Das sei aber nur eine Meinung und nicht das Ergebnis rationaler Überlegung für die Zukunft. „Das ist die Diktatur einer bestimmten Position und das macht die Wirtschaft weniger wettbewerbsfähig, weil der ganze Wettlauf um CCS, also das Einsparen von Carbon, und der ganze Wettlauf um billigeren Wasserstoff und um andere Speichermöglichkeiten von Wasserstoff an allen anderen Plätzen der Welt stattfindet, aber nicht in Deutschland. Das wird zu einem Problem der Wettbewerbsfähigkeit.“
Die Behauptung, es gebe nur einen Weg, sei aus zwei Gründen gefährlich, so der CDU-Politiker: “Erstens besteht das Risiko, dass man mit diesem Weg nicht zum Ziel kommt und scheitert.

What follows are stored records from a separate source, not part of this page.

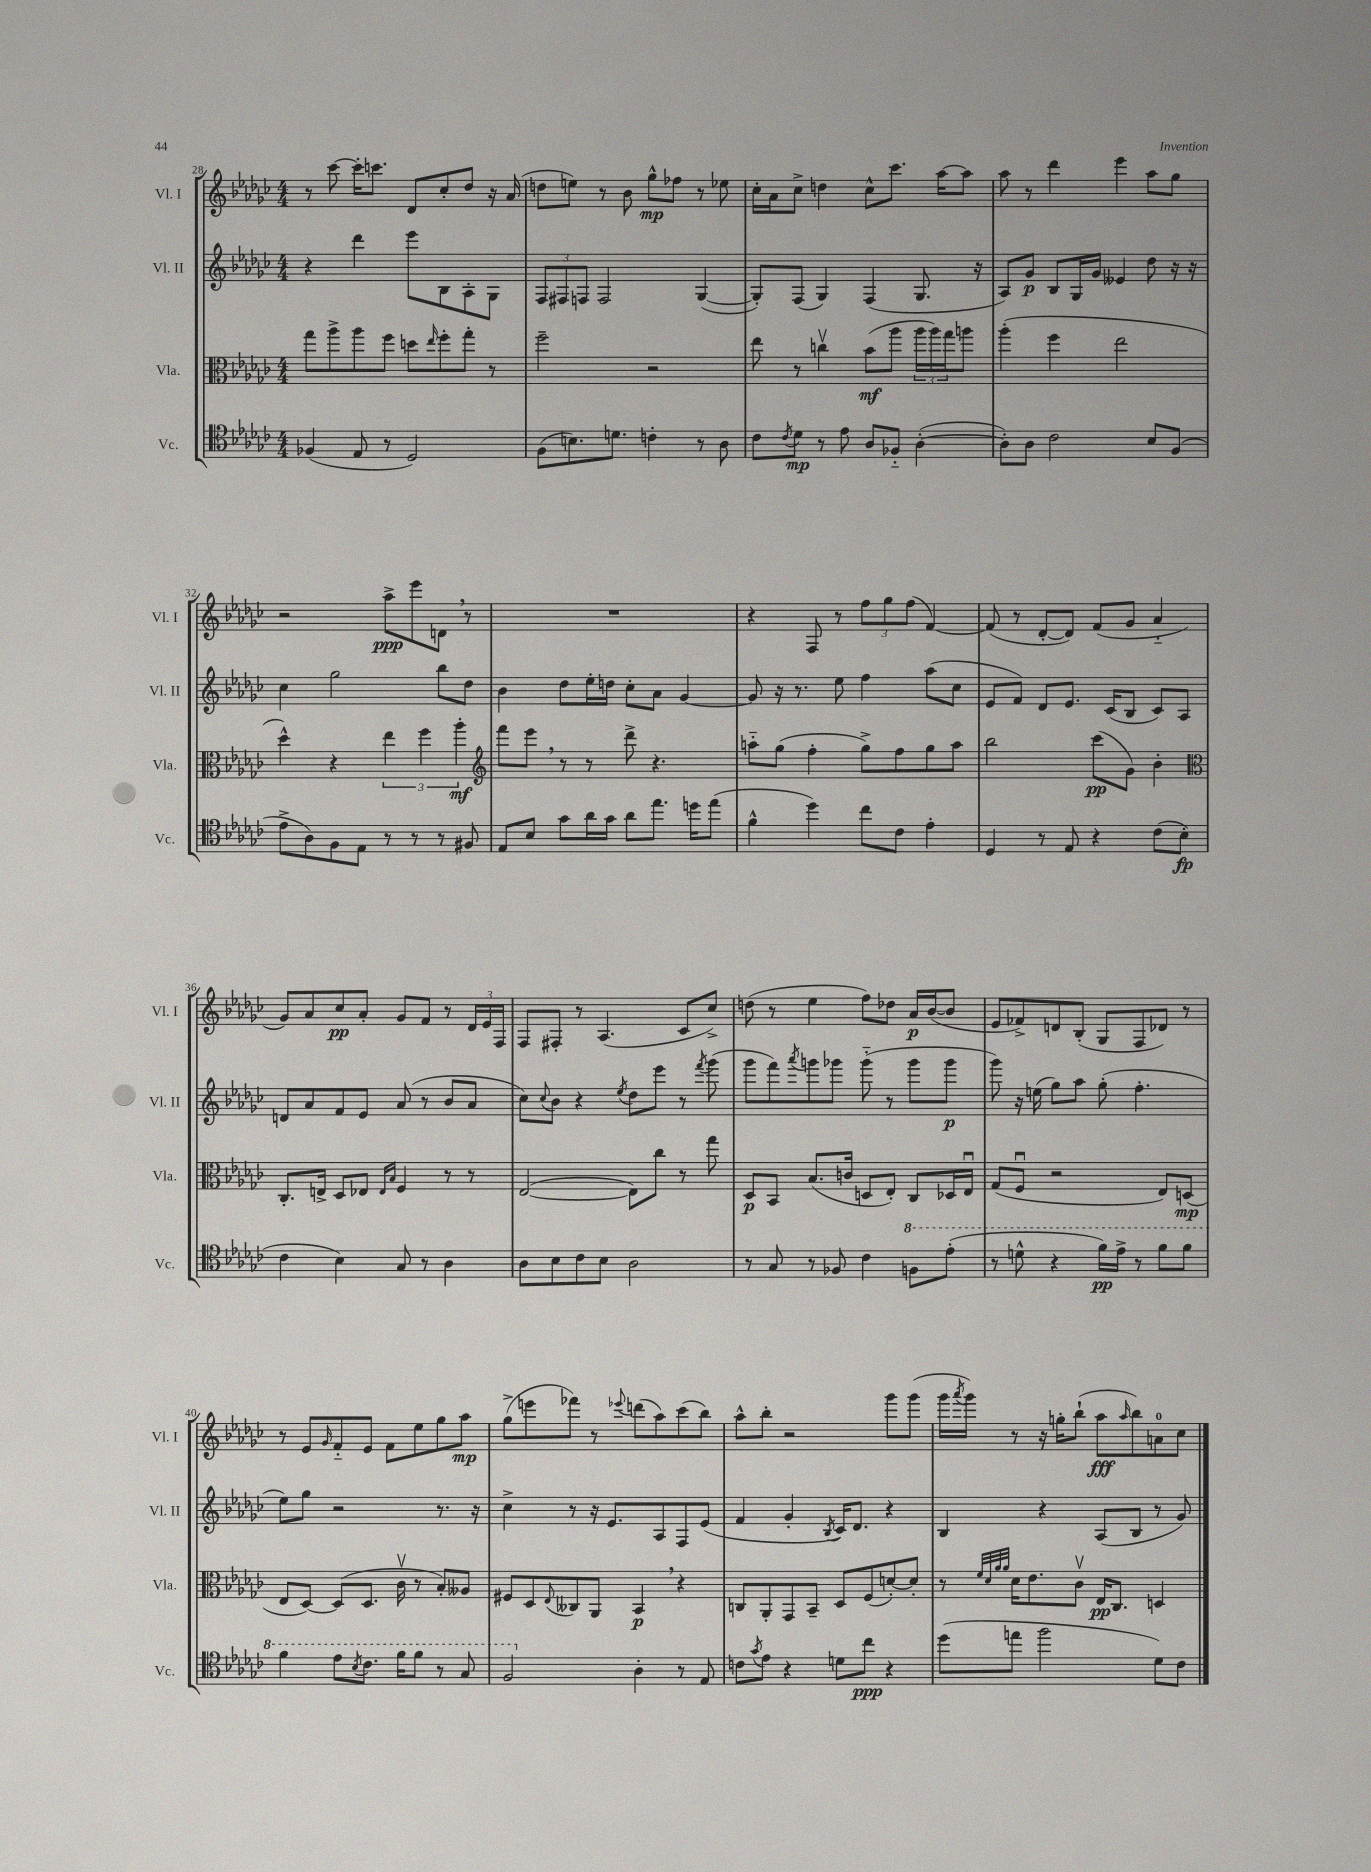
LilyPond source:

<<
\new StaffGroup <<
\new Staff = "s0" \with { instrumentName = "Vl. I" shortInstrumentName = "Vl. I" } {
    \clef treble \key ges \major \numericTimeSignature \time 4/4
    r8 ces'''8~ ces'''16-. c'''8. des'8 ces''8-. des''8 r16 aes'16( |
    d''8 e''8) r8 bes'8 ges''8-^\mp fes''8 r8 ees''8 |
    ces''16-. aes'16 ces''8-> d''4 ces''8-^ ces'''8. aes''16~ aes''8 |
    aes''8 r8 des'''4 ees'''4 aes''8 ges''8 |
    r2 aes''8->\ppp ees'''8 d'8 \breathe r8 |
    R1 |
    r4 f8 r8 \tuplet 3/2 { f''8 ges''8 f''8( } f'4~) |
    f'8( r8 des'8~-. des'8) f'8( ges'8 aes'4-_ |
    ges'8) aes'8 ces''8\pp aes'8-. ges'8 f'8 r8 \tuplet 3/2 { des'16 ees'16 f16 } |
    f8 fis8-. r8 aes4.( ces'8 ces''8->) |
    d''8( r8 ees''4 f''8) des''8 aes'16\p bes'16~( bes'8 |
    ees'8 fes'8->) d'8 bes8-.( ges8 f8 des'8) r8 |
    r8 ees'8 \grace { ges'16 } f'8-_ ees'8 f'8 ees''8 ges''8 aes''8\mp |
    ges''8->( e'''8 fes'''8) r8 \appoggiatura { ees'''8 } d'''8( aes''8) ces'''8( bes''8) |
    aes''8-^ bes''8-. r2 ges'''8 ges'''8( |
    ges'''16 \acciaccatura { aes'''8 } ges'''16) r8 r16 g''16-. bes''8-!( aes''8\fff \grace { aes''16 } bes''8) a'8-0 ces''8 \bar "|." |
}
\new Staff = "s1" \with { instrumentName = "Vl. II" shortInstrumentName = "Vl. II" } {
    \clef treble \key ges \major \numericTimeSignature \time 4/4
    r4 des'''4 ees'''8 bes8 aes8-. ges8 |
    \tuplet 3/2 { f8 fis8 f8 } f2 ges4~( |
    ges8-.) f8( ges4) f4( ges8. r16 |
    aes8) ges'8\p bes8 ges16 ges'16 eeses'4 des''8 r16 r16 |
    ces''4 ges''2 bes''8 des''8 |
    bes'4 des''8 ees''16-. d''16 ces''8-. aes'8 ges'4~ |
    ges'8 r16 r8. ees''8 f''4 aes''8( ces''8 |
    ees'8 f'8) des'8 ees'8. ces'16( bes8 ces'8) aes8 |
    d'8 aes'8 f'8 ees'8 aes'8( r8 bes'8 aes'8 |
    ces''8) \appoggiatura { ces''8 } bes'8 r4 \acciaccatura { ees''8 } des''8 ees'''8 r8 \acciaccatura { f'''8 } ges'''8( |
    ges'''8 f'''8) \acciaccatura { aes'''8 } g'''8 ges'''8 ges'''8-_( r8 ges'''8 ges'''8\p |
    ges'''8) r16 e''16( ges''8) aes''8 ges''8-.( f''4.-. |
    ees''8) ges''8 r2 r8. r16 |
    ces''4-> r8 r16 ees'8. aes8 f8 ees'8( |
    f'4 ges'4-. \acciaccatura { bes8 } ces'16) des'8. r4 |
    bes4 r4 aes8( bes8 r8 ges'8) \bar "|." |
}
\new Staff = "s2" \with { instrumentName = "Vla." shortInstrumentName = "Vla." } {
    \clef alto \key ges \major \numericTimeSignature \time 4/4
    ges''8 aes''8-> aes''8 f''8 d''8 \grace { ees''16 } f''8-. ges''8-. r8 |
    f''2-- r2 |
    ees''8 r8 c''4\upbow bes'8\mf( aes''8 \tuplet 3/2 { aes''16 aes''16) ges''16 } a''8 |
    aes''4-.( f''4 ees''2 |
    des''4-^) r4 \tuplet 3/2 { ees''4 f''4 aes''4-.\mf } |
    \clef treble f'''8 ees'''8 \breathe r8 r8 des'''8-> r4. |
    a''8-_ ges''8( f''4-. ges''8->) f''8 ges''8 a''8 |
    bes''2 ces'''8\pp( ges'8) bes'4-. |
    \clef alto ces8.-. e16-> des8 ees8 \grace { ees16 bes16 } f4 r8 r8 |
    ees2~( ees8) ces''8 r8 ges''8 |
    des8\p bes,8 bes8.( c'16 d8 ees8-.) ces8 des16 ees16\downbow |
    ges8( f8\downbow r2 ees8) d8\mp( |
    ees8 des8~) des8( des8. ces'16\upbow r8 bes8-.) aeses8 |
    fis8 des8 \appoggiatura { ees8 } ceses8 aes,8 bes,4\p \breathe r4 |
    c8 aes,8-. ges,8 bes,8-- des8 f8( d'8~-.) d'8-. |
    r8 \grace { f'32 des'32 aes'32 aes'32 } des'16 ees'8. ces'8\upbow ees16\pp ces8. d4 \bar "|." |
}
\new Staff = "s3" \with { instrumentName = "Vc." shortInstrumentName = "Vc." } {
    \clef tenor \key ges \major \numericTimeSignature \time 4/4
    fes4( ees8 r8 des2) |
    f8( b8.) d'8. c'4-. r8 aes8 |
    ces'8 \acciaccatura { ces'8 } des'8\mp r8 ees'8 aes8 fes8-_ aes4~-.( |
    aes8-.) aes8 ces'2 bes8 f8( |
    ees'8-> aes8) f8 ees8 r8 r8 r8 fis8 |
    ees8 bes8 ges'8 aes'16 ges'16 aes'8 ees''8. d''16 ees''8( |
    f'4-^ des''4) ces''8 ces'8 ees'4-. |
    des4 r8 ees8 r4 ces'8( bes8-.\fp |
    ces'4 bes4) ges8 r8 aes4 |
    aes8 bes8 ces'8 bes8 aes2 |
    r8 ges8 r8 fes8 ces'4 \ottava #1 f'!8 ees''8-.( |
    r8 d''8-^ r4 f''16\pp) ees''16-> r8 f''8 f''8 |
    f''4 ees''8 \acciaccatura { bes'8 } ces''8. f''16 f''8 r8 ges'8 |
    f'2 \ottava #0 aes4-. r8 ees8 |
    c'8 \acciaccatura { ges'8 } ees'8 r4 d'8 ces''8\ppp r4 |
    des''8( e''8 f''2 des'8) ces'8 \bar "|." |
}
>>
>>
\layout { \context { \Score currentBarNumber = #28 } }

Das vielleicht größere Problem ist aber, dass es ein deutscher Sonderweg ist. Alle anderen versuchen alle anderen Wege. Also wenn wir mit unserem Weg scheitern, werden alle anderen uns Techniken anbieten können, mit denen wir dann unsere Probleme lösen können. Aber wir selbst haben uns aus dieser Welt verabschiedet."